__REQUEST 1__: Copy word for word the part of the swift-evolution message below that starts at "[Charlie Monroe via" and ends at "protected func layoutSubviews()".
__REQUEST 2__: In the swift-evolution message below, which function is declared protected in the View class?

__TEXT EXCERPT__:

↓

Re: [swift-evolution] [Proposal] Protected Access Level

[Charlie Monroe via swift-evolution]

I agree - both will need to be addressed in the future to make the language 
complete. There are some valid points, however, in the blog post - would you 
allow extensions to access protected variables and potentially expose them to 
other classes? I.e:

/// Class in module A:
class View {
        protected func layoutSubviews()
}

/// In module B:
extension View {
        func doLayoutSubviews() {
                self.layoutSubviews()
        }
}

Or would you disallow access from extensions to prevent this kind of abuse?

↑

__AVAILABLE DATA__:
↓

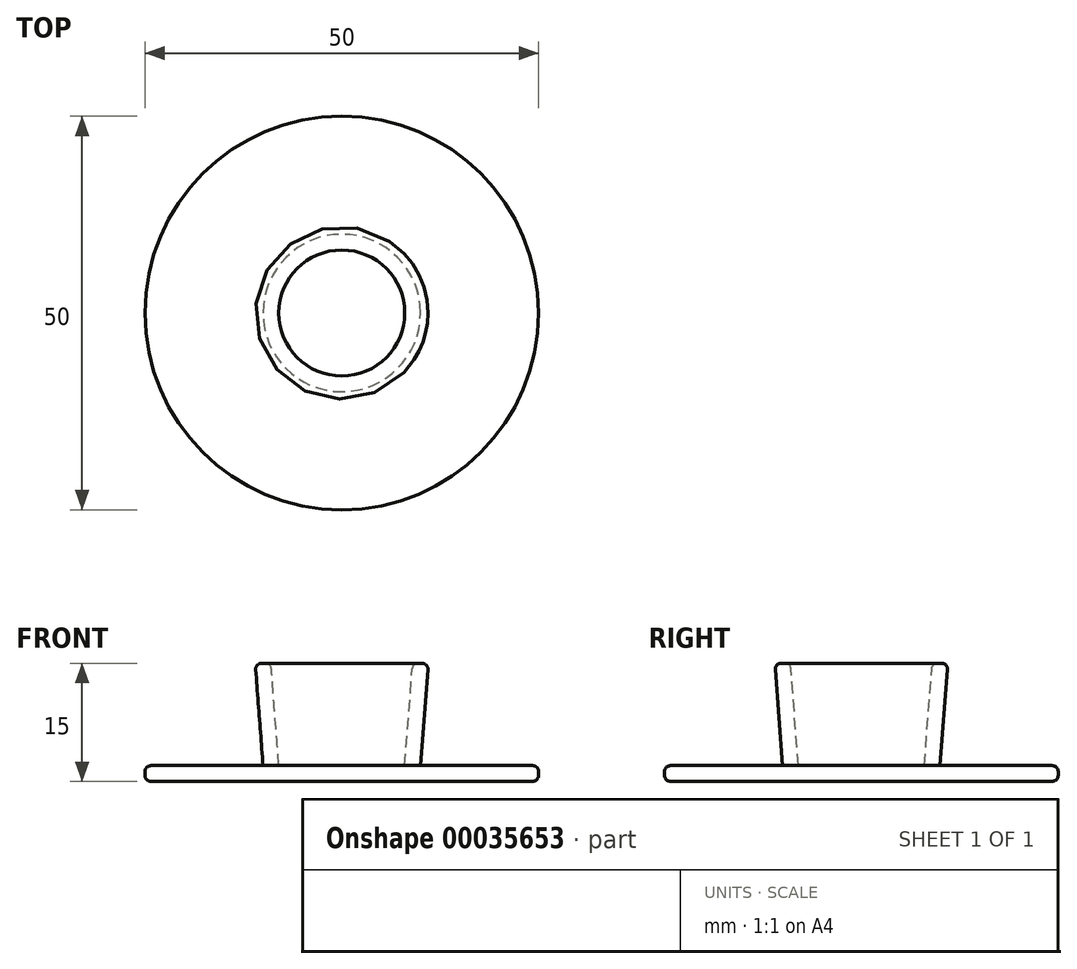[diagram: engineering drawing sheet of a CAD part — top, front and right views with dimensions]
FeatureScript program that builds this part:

↑

__REPLY 1__:
[Charlie Monroe via swift-evolution]

I agree - both will need to be addressed in the future to make the language 
complete. There are some valid points, however, in the blog post - would you 
allow extensions to access protected variables and potentially expose them to 
other classes? I.e:

/// Class in module A:
class View {
        protected func layoutSubviews()

__REPLY 2__: layoutSubviews()